CNN learns by limiting the change in weights according to the target during training using the backpropagation method. The human brain’s response-based learning is akin to the optimization of an objective function using a backpropagation method. Deep CNN’s multilayered, hierarchical structure allows it to extract low, mid, and high-level information. Lower and mid-level characteristics are combined to form high-level features (more abstract features). CNN’s hierarchical feature extraction capabilities mimic the neocortex in the human brain’s deep and layered learning process, which dynamically learns features from raw input. CNN’s appeal stems mainly from its ability to extract hierarchical features [5]. Several researchers have contributed to performance improvements of CNN. According to the literature, improvements in CNN are made by optimizing the architectural parameters and weights [6]. Improvement in CNN’s performance can also be achieved by increasing training data, transforming the training data, and adjusting the parameters [7]. In this article, several CNN architectures will be discussed, along with their strengths and limitations.
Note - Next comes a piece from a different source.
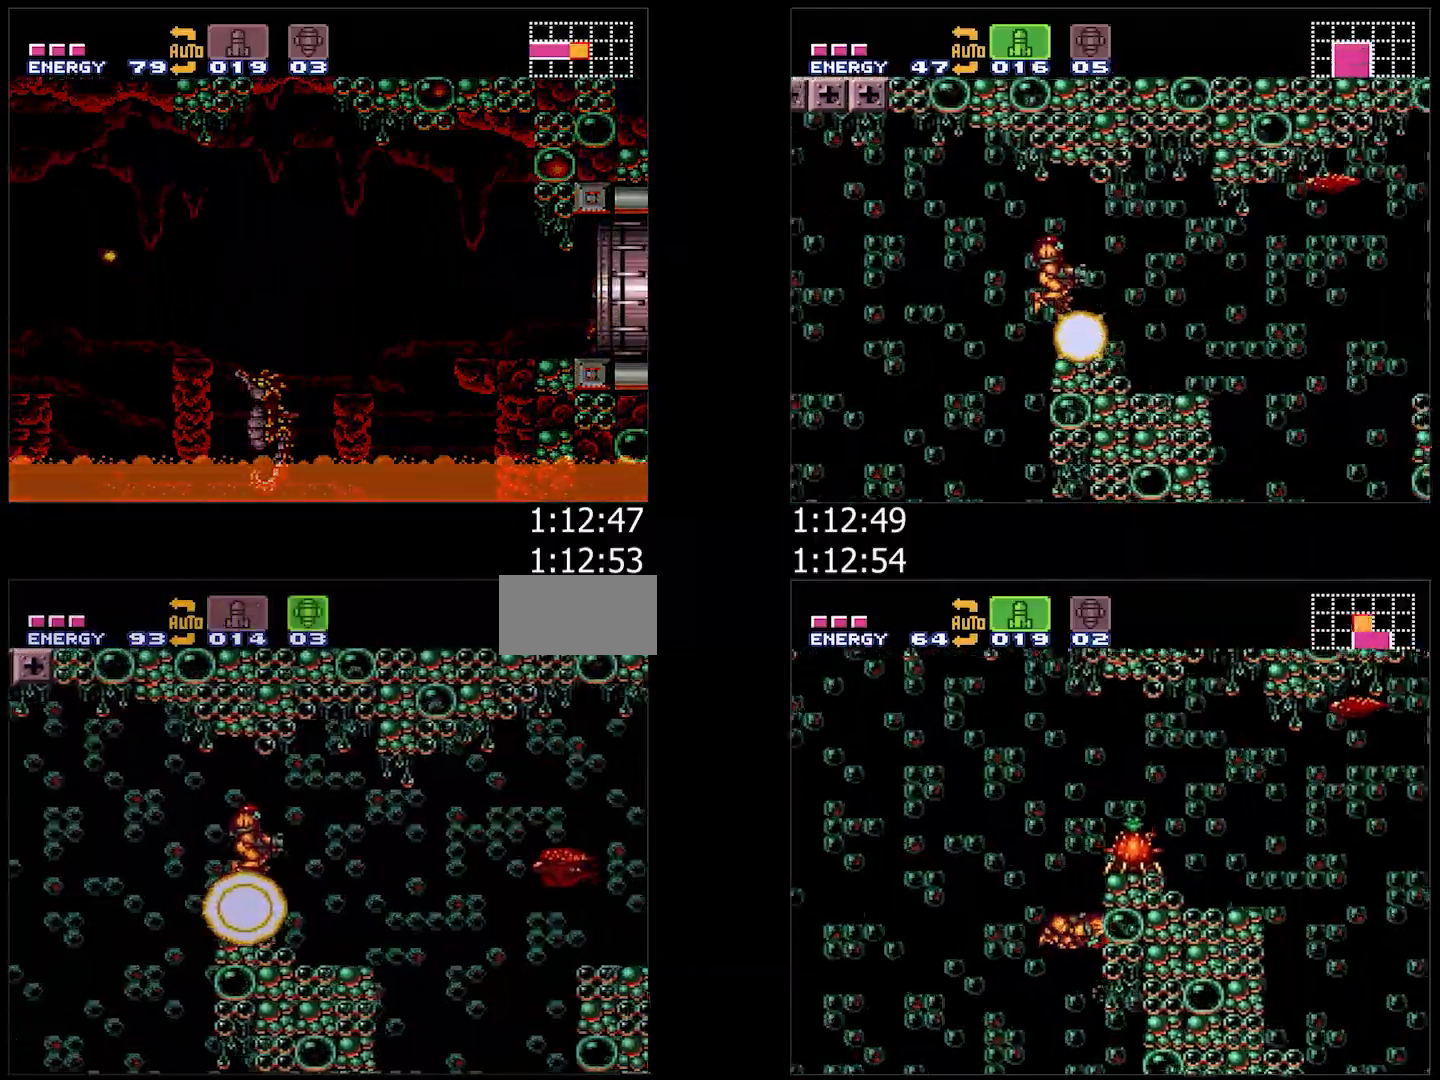
{"buttons": ["SELECT"], "events": [[67, "Y", "down"], [183, "Y", "up"], [383, "DPAD_RIGHT", "up"], [417, "SELECT", "down"]]}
This study will provide understanding of the essential components and theoretical and mathematical design principles of CNN. The rest of the paper is organized as shown in Figure 2. Section 1 develops a basic understanding of CNN, Section 2 provides knowledge about basic CNN components like convolution, pooling, and fully connected layers, Section 3 presents a mathematical representation of CNN, Section 4 shows a study on CNN architectures, including evolution, origin, and comparison of contemporary architectures, Section 5 presents the challenges of several CNN architectures, and finally conclusion and future work are discussed.

2. Review Protocol

The design of this article is based on a systematic research study. It is an appropriate and consistent procedure to record relevant points of interest in the appropriate study range for inspecting and analyzing all current studies identified. A review protocol for searching and selecting relevant research articles from logical research databases is developed in this research. Figure 2 represents an overview of the review protocol. In the proposed review protocol, publishers, selection criteria, and rejection criteria of research articles are considered. The complete review protocol is described in Figure 3.

2.1. Publisher

In this survey study, the article is selected from IEEE, ACM, Springer, and Elsevier. We also picked some articles having significance from Google Scholar and kept them in the category “Others.”

2.2. Selection Criteria

In this research, a standardized paradigm is prepared for the selection and rejection of articles. Several parameters like subject relevancy, year-wise range, and so on are kept in mind to select relevant research articles from digital libraries. A brief description of the selection and rejection criterion is described below.

2.2.1. Subject Relevancy

Article selected for this study must fit in research setting made as per criteria set in review protocol. It must be incorporating relevant responses, and it must be applied as per predefined standards. Remove the nonsignificant findings that are not in agreement with the predefined settings.

2.2.2. Year-Wise Range

For this study, the research articles of the last ten years (2011 to 2021) are considered. The research repository is set as it should not show any research paper more than ten years old.

2.2.3. Result Oriented

The research articles selected for this study must be result oriented. Before finalizing the article, consider a brief overview of the article, especially in the result section, and confirm that the selected paper has a significant contribution in the relevant field. If the article is not fulfilling the criteria, dismiss it.

2.3. Rejection Criteria

This research is focused on the quality survey. Thus, all irrelevant research articles must be discarded. Below are the settings made for keeping only relevant articles in the research bank.

2.4. Repetition

It is challenging to incorporate all of the research articles collected through a review protocol. Thus, remove the research articles which are not distinguishable as per research settings. Only choose the latest one and remove the remaining.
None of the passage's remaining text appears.